Financial crime investigators are asking businesses to step up their training and procedures to stop the spread of counterfeit cash. Detective Mariano says the fake cash is so prevalent, the businesses who don't take this threat seriously will feel the impact.
“The employees they just are not trained, the camera systems are not operational if there are any. These are the places that they're going to get hit hard,” said Detective Mariano.
Patrol officers in Colorado Springs are responding to roughly 10 calls a week involving counterfeit cash and businesses are suffering the losses.
“With the amount of $100 bills that we have already collected it's easily tens of thousands of dollars. Easily,” said Detective Mariano. “I think the biggest driving force behind this is drugs. They need the money to buy the drugs.”

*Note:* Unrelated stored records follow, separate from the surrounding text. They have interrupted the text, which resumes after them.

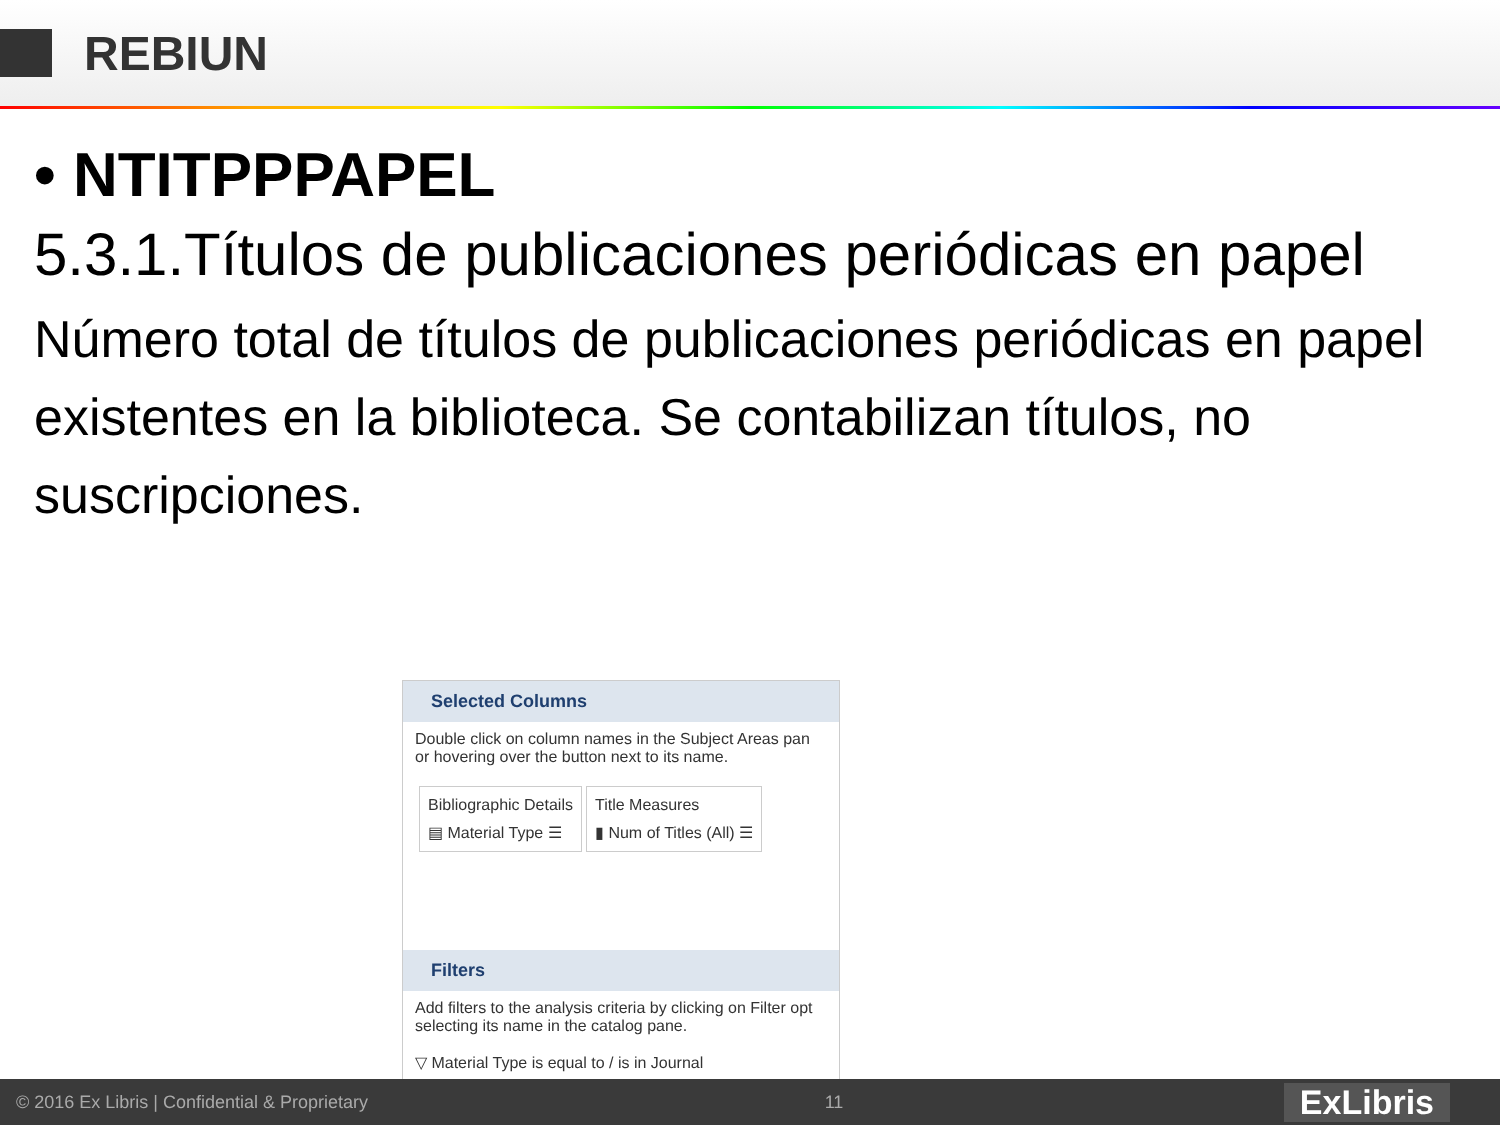REBIUN
• NTITPPPAPEL
5.3.1.Títulos de publicaciones periódicas en papel
Número total de títulos de publicaciones periódicas en papel existentes en la biblioteca. Se contabilizan títulos, no suscripciones.
Selected Columns
Double click on column names in the Subject Areas pan or hovering over the button next to its name.
Bibliographic Details
▤ Material Type ☰
Title Measures
▮ Num of Titles (All) ☰
Filters
Add filters to the analysis criteria by clicking on Filter opt selecting its name in the catalog pane.
▽ Material Type is equal to / is in Journal
© 2016 Ex Libris | Confidential & Proprietary 11 ExLibris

While this fake cash can pose a threat to the livelihood of many businesses trying to rebound during these uncertain economic times, the leaders of a neighborhood ice cream shop say you can stop the threat if you take the proper steps.
“Training our employees on how to identify a counterfeit bill and then letting them know that we have their backs if a customer gets angry. I think that young kids a lot of times are really worried about getting in trouble if a customer complains about them. So letting our employees know like when it comes especially to these counterfeit bills, you cannot give the counterfeit bill back and you need to call a manager or call the owner and let him know what's going on. If a customer gets violent or angry with you you have the rights to be safe so you have every right to call 911 if it's necessary,” said Rizuto.
Law enforcement leaders across southern Colorado are working with their area businesses to try to fight back against counterfeit cash.